Besides the cannabis bill, lawmakers are expected to take up a bill that spells out the details of the budget. Often, that piece of legislation is used to resurrect proposals that died during the session and is sometimes jokingly referred to as a Christmas tree.

While Democratic Gov. Ned Lamont said Thursday he didn't “want any Christmas trees” or a “whole second round” of the regular legislative session, he would like it if the Democratic-controlled General Assembly considered taking up his proposal to have Connecticut formally adopt the regional Transportation and Climate Initiative Program, which wasn't included in the final budget deal.

“If we have a chance to revisit it, why not,” asked Lamont.

Under the bill, the Department of Energy and Environmental Protection would adopt regulations for the program, which the leaders of Massachusetts, Rhode Island and Washington, D.C., have also signed onto, along with Lamont.
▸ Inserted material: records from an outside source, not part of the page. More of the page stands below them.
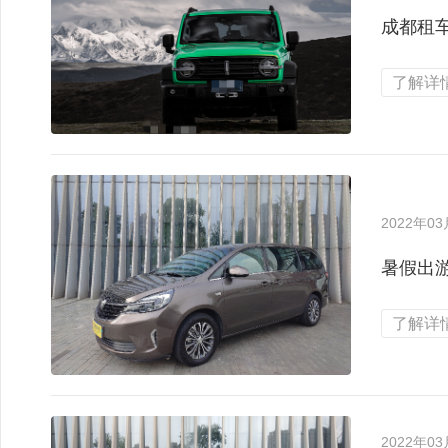
成都租
了解详情
2022年0
暑假出
了解详情
2022年0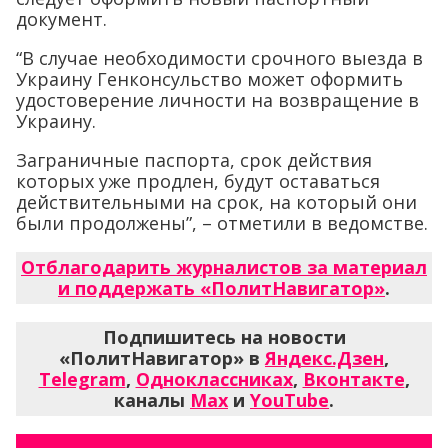
документ.
“В случае необходимости срочного выезда в
Украину Генконсульство может оформить
удостоверение личности на возвращение в
Украину.
Заграничные паспорта, срок действия
которых уже продлен, будут оставаться
действительными на срок, на который они
были продолжены”, – отметили в ведомстве.
Отблагодарить журналистов за материал
и поддержать «ПолитНавигатор»
.
Подпишитесь на новости
«ПолитНавигатор» в
Яндекс.Дзен
,
Telegram
,
Одноклассниках
,
Вконтакте
,
каналы
Max
и
YouTube
.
A cap would be established on greenhouse gas emissions from gasoline and on-road diesel fuel. Wholesale fuel suppliers would then be required to purchase “allowances” at an auction, beginning in 2023, to cover the cost of the pollution from those fuels.

Advocates have said the funds generated — an estimated $1 billion over 10 years — would pay for clean transportation investments, with at least half invested in communities adversely impacted by air pollution. But Republicans maintain the plan will result in higher gasoline prices for consumers, possibly an additional 5 to 9 cents-per-gallon or more.

House Minority Leader Vincent Candelora, R-North Branford, said Thursday he felt the GOP was being unfairly blamed for the marijuana legalization bill not passing during the regular session, and subsequently forcing lawmakers to go into overtime and possibly voting after all on the governor's Transportation Climate Initiative, which the GOP has labeled a gas tax increase.

“We never threatened to filibuster the bill,” said Candelora, who argued there simply wasn't enough time to thoroughly debate the massive marijuana bill. “And so, I think that it really came down to poor calendar management on the Democrats' side. Look, they have both chambers, they have the governor's office. They had six months to get their work done.”